Plunging into the abyss of divinity, vanishing into the heart of the Silent Desert, is not something we do only when we are engaged in solitary meditation, in imageless prayer. The abyss, the desert, does not lie merely at the heart of our devotional and religious life; it lies at the heart of our whole life, and especially of our inner life, of that which goes on, often without our being fully aware of it, in the depths of ourselves. Every time we detach from an old, limited love, and open up to a newer, deeper, more universal one, we are taking a step nearer to our goal. It could also be that many people who seem to have rejected religion, who profess scepticism and unbelief, are really treading this same path without knowing it. What they are rejecting is not God, but the limited images of God which can actually, at a certain stage in life, hinder our perception of reality. What they are smashing is not God, but an idol, and their anger is a sacred anger. Once again we find ourselves in the world of the poets, for it is Yeats who gives clearest witness to this iconoclastic wrath in search of the transcendent:

Then my delivered soul herself shall learn
A darker knowledge and in hatred turn
From every thought of God mankind has had.
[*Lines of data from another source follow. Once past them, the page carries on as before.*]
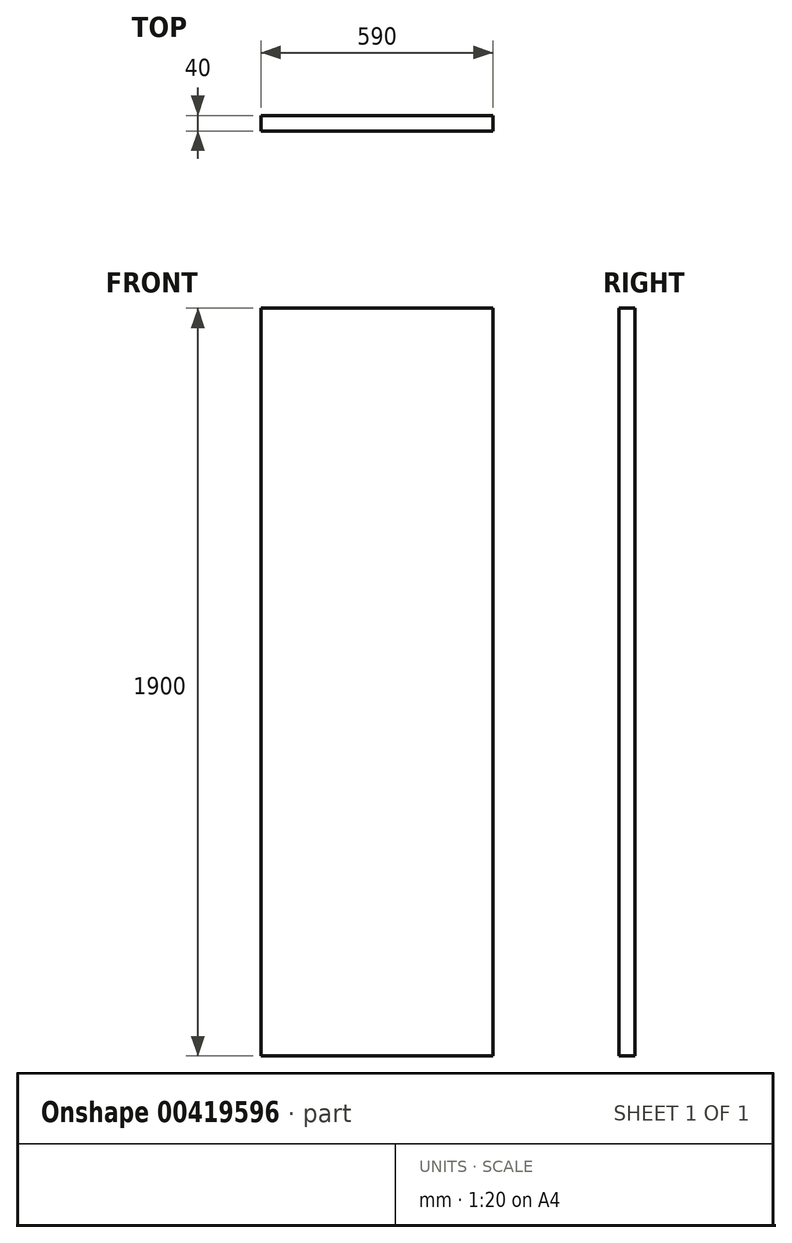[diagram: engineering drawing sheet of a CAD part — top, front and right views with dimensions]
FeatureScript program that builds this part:
annotation { "Feature Type Name" : "Feature", "Feature Type Description" : "" }
export const myFeature = defineFeature(function(context is Context, id is Id, definition is map)
    precondition{}
    {
        {
            var Q0;
            Q0=qCreatedBy(makeId("Top.planeOp"),FACE);
            var sketch = newSketch(context, id + "F0", { "sketchPlane" : qUnion([Q0])});
            skLineSegment(sketch, "E0.bottom", {"start": v(-499.2, 10.74) * mm, "end": v(90.8, 10.74) * mm});
            skLineSegment(sketch, "E0.top", {"start": v(-499.2, -29.26) * mm, "end": v(90.8, -29.26) * mm});
            skLineSegment(sketch, "E0.left", {"start": v(-499.2, 10.74) * mm, "end": v(-499.2, -29.26) * mm});
            skLineSegment(sketch, "E0.right", {"start": v(90.8, 10.74) * mm, "end": v(90.8, -29.26) * mm});
            skSolve(sketch);
        }
        {
            var Q0;
            Q0=makeQuery(id+"F0.imprint","IMPRINT",FACE,{"disambiguationData":[TD([[makeQuery(id+"F0.imprint","IMPRINT",EDGE,{"derivedFrom":sQuery(id+"F0.wireOp",EDGE,"E0.bottom")}),-1.0]])]});
            extrude(context, id + "F1", {"entities" : qUnion([Q0]), "depth" : 1900 * mm});
        }
    });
Thought is a garment and the soul’s a bride
That cannot in that trash and tinsel bide:
Hatred of God may bring the soul to God.
[2]

Extracted from The way of paradox: Spiritual life as taught by Meister Eckhart
by Cyprian Smith OSB. London; Darton, Longman and Todd, 1987
[1] Walshe, M. O’C., Meister Eckhardt: Sermons and Treatises. 3 Vols. London, Element Books Ltd., 1979. – Volume 2. Page 105.
[2] Yeats, William Butler, Selected Poetry. Ed. A. Norman Jeffares. London, Macmillan, 1971. Supernatural Songs, v.